Intimate relationships can be catalysts for personal growth. We develop as a people and attune to the rhythm of our partners to greater and greater degrees. Certainly, there are limits to this idea—if your spouse is asking you to become a drug dealer, terrorist, or contract killer, then yes, maybe rethink the relationship. However, couples often get stuck and struggle to really listen to each other when there is a request for change on the table. At these stuck points, I purposely slow the pace of conversation and ask my clients to boil down what their partner is saying. If someone can get past their defensiveness, they realize their partner is, in actuality, asking them to be more consistent, be a better listener, follow a budget, back them up on parenting choices, or equally contribute to household chores. When blame is removed and defensiveness is quieted, partners are typically offering genuine feedback and making reasonable requests of each other. I remind couples that feedback is offered with the intent to make the relationship better, not subordinate one partner to the whims of the other.

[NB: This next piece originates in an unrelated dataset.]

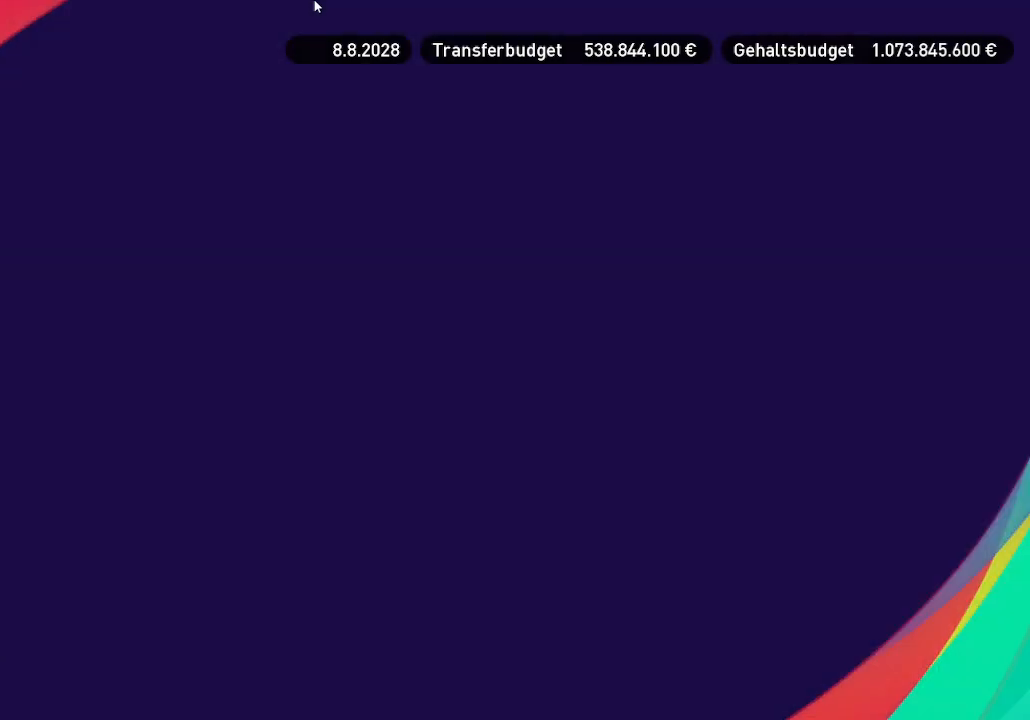
{"buttons": [], "left_stick": "center", "right_stick": "center", "events": []}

Back to the story of the client I was texting. His wife wasn’t willing to continue the relationship because she viewed his behavior as abusive. He strongly disagreed. If he wanted to keep his marriage, he was going to have to reevaluate his behavior. This, as you can imagine, would be a difficult and or challenging thing to do. He asked again why he should do this. I repeated what I said to him in the text: “If it matters to those who matter to you, then do it.” My text exchange was enough to intrigue him, and his wife was impressed with his openness to my challenges, so they decided to come in for a “trial run.”

Sitting down with the two of them, I made the case that out of all people we have to change for, why not your spouse? Every day, we make constant adjustments and changes to our behavior and routines for co-workers, bosses, family members and friends, but when it comes down to spouses, we throw a fit? How does that make sense? I went on to say to the husband, if you aren’t going to receive your wife’s feedback, then who are you going to listen to? She of all people he should trust, especially since she had his best interests in mind. He struggled to receive what she said not because of what the feedback was or who it was from, but because he perceived her feedback as a threat and attack, which always put him on the defensive. He couldn’t hear what she was trying to say. He couldn’t understand the intent behind her words. She gave the feedback that he was not a good listener and it hurt her when she felt unheard. Instead of trying to understand, he’d argue that was actually an excellent listener and it was her fault they couldn’t communicate. That, in fact, she was the problem, not him. His comments betrayed his underlying, hidden assumptions. He did not believe that his relationship was an opportunity for growth, or that he had anything to improve upon. He did not think feedback was necessary for a vital relationship. He could not see the noble intent behind his wife’s feedback. Sad to say, their relationship did not survive.

I keep this unfortunate case in mind when I work with couples. It serves as a real-life example of how important feedback is to the vitality of an intimate relationship. This case motivates me to impress upon my clients early in the therapy process the absolute necessity of feedback.